EXERCISE DATA START

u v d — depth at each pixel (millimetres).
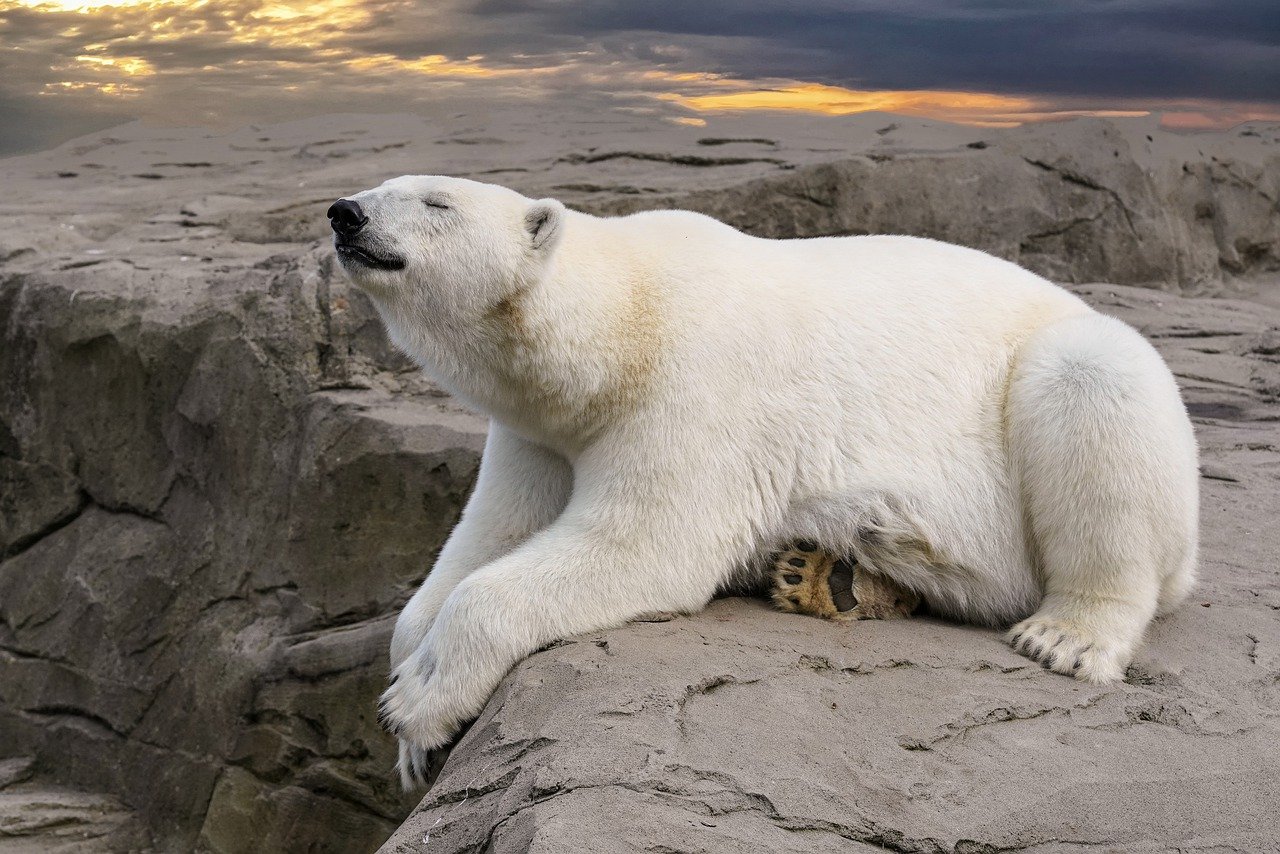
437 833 4562
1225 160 20188
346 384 12328
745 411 5891
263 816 11445
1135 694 5480
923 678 5438
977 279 6578
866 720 5004
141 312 13406
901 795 4496
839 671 5426
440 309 5930
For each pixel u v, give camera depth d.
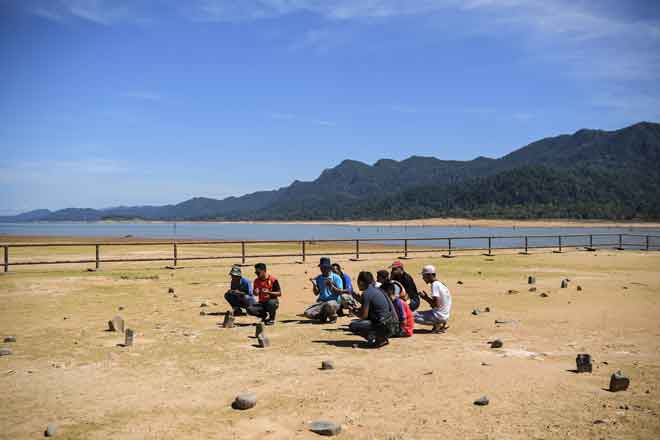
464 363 8.03
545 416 5.69
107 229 172.62
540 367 7.75
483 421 5.56
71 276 20.64
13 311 12.89
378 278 10.91
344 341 9.77
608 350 8.88
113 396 6.50
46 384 6.97
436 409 5.95
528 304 14.06
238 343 9.51
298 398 6.40
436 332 10.58
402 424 5.51
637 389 6.63
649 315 12.33
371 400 6.29
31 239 68.12
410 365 7.94
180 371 7.62
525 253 33.69
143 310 13.20
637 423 5.44
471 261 28.39
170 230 157.00
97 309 13.27
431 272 10.66
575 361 8.12
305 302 14.91
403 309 10.10
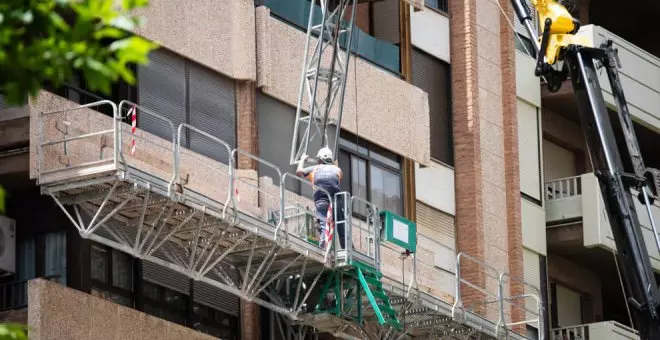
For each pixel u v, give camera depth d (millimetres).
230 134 33219
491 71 44812
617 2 53625
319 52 34312
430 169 42000
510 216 44500
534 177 47250
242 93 33656
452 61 43750
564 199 47781
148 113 28281
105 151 28078
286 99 34812
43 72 9492
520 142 46969
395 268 37031
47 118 27109
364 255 32281
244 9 33781
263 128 34250
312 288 31469
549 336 46062
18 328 9812
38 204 29562
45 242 29391
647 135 52188
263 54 34156
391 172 38688
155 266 31062
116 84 30531
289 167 34719
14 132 28047
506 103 45281
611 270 50594
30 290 26875
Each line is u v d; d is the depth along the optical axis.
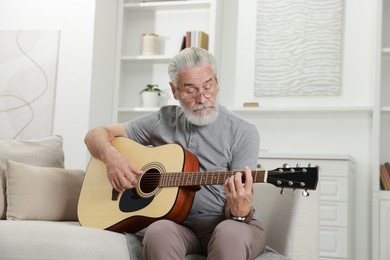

EXERCISE DATA END

## WHAT YOU WILL DO
Within the records above, each line containing "give" is to be returned.

## ANSWER TO THE EXERCISE
For each pixel u v, give camera depth d.
For each pixel u v, give camera depth d (millimetres).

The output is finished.